Miss Bingley’s mouth opened slightly before she seemed to recall herself. She rose at once, her spine ramrod-straight. “Well. I have matters to attend to,” she said coldly. “I shall go write letters.”

Without waiting for a reply, she swept from the room, her footsteps sharp upon the floorboards. Mrs. Hurst, casting a wary glance between the two men, followed.

Once the door shut behind them, Bingley let out a low whistle. “You have a gift, Darcy.”

Darcy raised a brow. “A gift?”

“For taking the wind from her sails without ever raising your voice.”

“I spoke only the truth.” He stood and crossed to the window. A narrow plume of smoke rose in the distance—Longbourn’s chimney, perhaps. “The truth is not always welcome.”

Bingley chuckled. “Well, welcome or not, it was long overdue.”

Darcy said nothing, but his gaze lingered on the road. The morning was passing more slowly than usual, all because he was at Netherfield and not Longbourn.

When had one small, insignificant family in the country become so necessary to his happiness?

He had little time to dwell on the matter, however; Mr. Hurst entered the room, stretching with a loud yawn. “Are we to have any sport today?” he asked, thumbing the velvet lapel of his fashionable waistcoat. “It is clear, the air is dry—if we are not to shoot now, then when?”

Darcy turned gratefully from the window. “You are quite right. A few hours of fresh air will do us both good.”

Bingley nodded. “I will have the grooms fetch the gear. Let us make a morning of it.”

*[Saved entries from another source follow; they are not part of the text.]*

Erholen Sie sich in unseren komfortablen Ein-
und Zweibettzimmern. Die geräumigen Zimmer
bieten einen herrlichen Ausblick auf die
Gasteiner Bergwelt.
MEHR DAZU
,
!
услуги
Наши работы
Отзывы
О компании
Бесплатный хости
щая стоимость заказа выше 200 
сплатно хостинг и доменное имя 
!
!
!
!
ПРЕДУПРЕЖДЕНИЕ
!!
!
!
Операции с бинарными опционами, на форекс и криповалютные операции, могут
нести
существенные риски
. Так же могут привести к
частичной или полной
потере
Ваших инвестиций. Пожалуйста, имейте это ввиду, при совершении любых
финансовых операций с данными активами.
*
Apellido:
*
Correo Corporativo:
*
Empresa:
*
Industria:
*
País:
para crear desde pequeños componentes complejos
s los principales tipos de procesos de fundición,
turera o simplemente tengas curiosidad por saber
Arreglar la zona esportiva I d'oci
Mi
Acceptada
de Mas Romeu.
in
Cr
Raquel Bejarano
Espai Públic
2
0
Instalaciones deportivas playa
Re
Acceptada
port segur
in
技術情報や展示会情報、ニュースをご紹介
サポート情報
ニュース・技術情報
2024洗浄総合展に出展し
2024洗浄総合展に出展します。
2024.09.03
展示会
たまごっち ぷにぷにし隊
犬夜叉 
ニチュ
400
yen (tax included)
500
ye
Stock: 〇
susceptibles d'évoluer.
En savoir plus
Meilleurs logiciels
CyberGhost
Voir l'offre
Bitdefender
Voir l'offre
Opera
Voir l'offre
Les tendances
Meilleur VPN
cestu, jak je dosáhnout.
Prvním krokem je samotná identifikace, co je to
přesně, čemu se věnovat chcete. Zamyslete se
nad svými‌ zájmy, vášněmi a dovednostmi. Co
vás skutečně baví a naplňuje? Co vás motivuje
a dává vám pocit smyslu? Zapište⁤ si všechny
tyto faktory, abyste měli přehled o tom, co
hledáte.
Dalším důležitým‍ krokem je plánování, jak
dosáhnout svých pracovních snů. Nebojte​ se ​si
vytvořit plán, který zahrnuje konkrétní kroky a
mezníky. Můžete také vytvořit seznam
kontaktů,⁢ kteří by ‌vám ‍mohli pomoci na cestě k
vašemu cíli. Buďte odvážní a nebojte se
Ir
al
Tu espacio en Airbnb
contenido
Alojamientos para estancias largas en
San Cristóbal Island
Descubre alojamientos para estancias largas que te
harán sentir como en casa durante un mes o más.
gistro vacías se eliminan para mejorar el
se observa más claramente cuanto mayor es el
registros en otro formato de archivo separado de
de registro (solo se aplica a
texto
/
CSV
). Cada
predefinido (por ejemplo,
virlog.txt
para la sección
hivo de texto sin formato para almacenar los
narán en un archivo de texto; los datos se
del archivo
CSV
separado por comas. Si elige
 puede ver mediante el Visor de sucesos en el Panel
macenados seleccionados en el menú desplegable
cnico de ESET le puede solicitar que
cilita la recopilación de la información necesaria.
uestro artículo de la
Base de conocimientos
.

Within the hour, they were in the fields beyond the estate, the crisp air stinging pleasantly against their cheeks. The silence was companionable, broken only by the sharp crack of the musket and the occasional murmured comment between them. Darcy welcomed the simplicity of it—the steadiness, the clarity of focus. No letters. No mysteries. No simpering smiles or false civility.

And no rose-scented laughter lingering in his thoughts.

By the time they began the walk back, their coats bore the smell of powder and bramble. The morning's sport had been more successful than Darcy expected—not for the number of birds they bagged, but for the sheer relief of doingsomethingother than sitting around Bingley’s house watching the seconds tick by on the clock.

But as they rounded the final slope and the house came into view, all of the relief he had felt shattered. There, in the front drive, was a carriage.

Darcy stopped walking. His breath caught.

It was one of his carriages.

He dropped his musket, leaving it for the gamekeeper behind them, and strode forward with sudden urgency, heart hammering. Why was his carriage here? Who had sent it? Had something happened at Pemberley? Was Georgiana—

But surely Richard would have sent an express, not a coach. What is going on?

By the time he reached the gravel drive, the footman had barely laid a hand on the carriage door before Darcy brushed him aside and yanked it open himself.

“Georgiana?” he gasped.

Sure enough, she was seated within, arms crossed, wearing a sullen scowl that would not have been out of place on a spoiled child denied sweets. At her side was Colonel Fitzwilliam, looking rumpled and grim.

Notably absent was Mrs. Younge.

Darcy blinked, thrown.

“What—what are you doing here?”

Then, recollecting himself and realizing the proximity of the servants, he took a step back, straightened, and added stiffly, “I mean… it is good to see you both. I had no notion you were coming.”

Georgiana made a noise somewhere between a sigh and a huff, looking deliberately out the opposite window. The colonel, however, gave Darcy a meaningful look and said, “We will explain everything inside.”